La crise a-t-elle permis de passer de la parole aux actes?
Les entreprises ayant affiché un engagement social et environnemental ont pu illustrer concrètement leur intégration dans leur écosystème et la qualité du leadership humain ainsi que des décisions long terme guidés par une raison d’être partagée. La rapidité d’exécution et de mobilisation de ces entreprises, de leurs fournisseurs, distributeurs ou financeurs (en amont ou en aval), leur gestion respectueuse de l’ensemble des maillons de la chaîne ( des collaborateurs et clients en assurant leur sécurité physique et émotionnelle : communications régulières et transparentes, télétravail, maintien des salaires à taux plein, normes sanitaires ajustées, livraison sans-contact, etc. puis des fournisseurs : report d’échéances, paiements des factures, partage de propriété intellectuelle, etc.) démontrent la proximité et le partage de valeurs avec leurs parties prenantes et incidemment l’alignement avec leur engagement long terme. Ainsi, Danone a mis en place un dispositif de soutien de 300 millions d’euros pour aider 15.000 entreprises qui « gravitent » autour du groupe (prestataires de services, distributeurs indépendants, mais également agriculteurs). Soutenir son écosystème, c’est se tourner vers le futur et être aligné avec sa mission, c’est assurer la durabilité de l’entreprise et de son action sur le long terme.
En revanche, les entreprises pour lesquelles les paroles et les actes ont fait apparaître un hiatus entre leur raison d’être (ou la mission) affichée et la réalité opérationnelle sont maintenant face à l’urgence de corriger le cap pour éviter de perdre la confiance et l’engagement de leurs collaborateurs, clients, partenaires et investisseurs au moment ou un front uni sera clé pour faire face aux crises sociales et économiques qui s’annoncent.

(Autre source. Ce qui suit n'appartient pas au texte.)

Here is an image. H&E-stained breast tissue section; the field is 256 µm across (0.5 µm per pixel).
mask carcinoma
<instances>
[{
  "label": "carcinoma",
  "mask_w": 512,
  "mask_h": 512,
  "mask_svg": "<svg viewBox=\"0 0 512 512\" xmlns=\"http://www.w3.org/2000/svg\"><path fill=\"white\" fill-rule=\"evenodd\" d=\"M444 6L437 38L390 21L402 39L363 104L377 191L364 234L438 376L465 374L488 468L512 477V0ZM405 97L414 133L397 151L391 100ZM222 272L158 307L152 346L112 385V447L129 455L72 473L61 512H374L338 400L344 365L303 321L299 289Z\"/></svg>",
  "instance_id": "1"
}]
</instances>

Pour Sanofi, l’accès à la santé pour tous s’est trouvé publiquement malmené.
S’il est peut-être encore trop tôt pour en tirer des leçons, pourquoi ne pas déjà voir la crise sanitaire que nous sommes en train de vivre comme un wake up call, un stress test, qui aura permis de recentrer les entreprises sur leur raison d’être pour garantir leur unité et faire face à l’incertitude d’un monde qui évolue toujours plus vite?
———————-
Cassandre Mariton-Segard, administratrice de Synopia, ancien avocat au barreau de Paris et au barreau de New York, mène depuis 10 ans, en qualité de dirigeant, conseil et administrateur d’entreprises, des transformations stratégiques, humaines et opérationnelles.
Dorothée Duron-Rivron, avocat de formation, accompagne depuis plus de 15 ans des dirigeants d’entreprises en stratégie de communication, avec une expertise particulière pour les situations complexes liées soit à un sous-jacent technique, soit à une transformation stratégique de l’entreprise.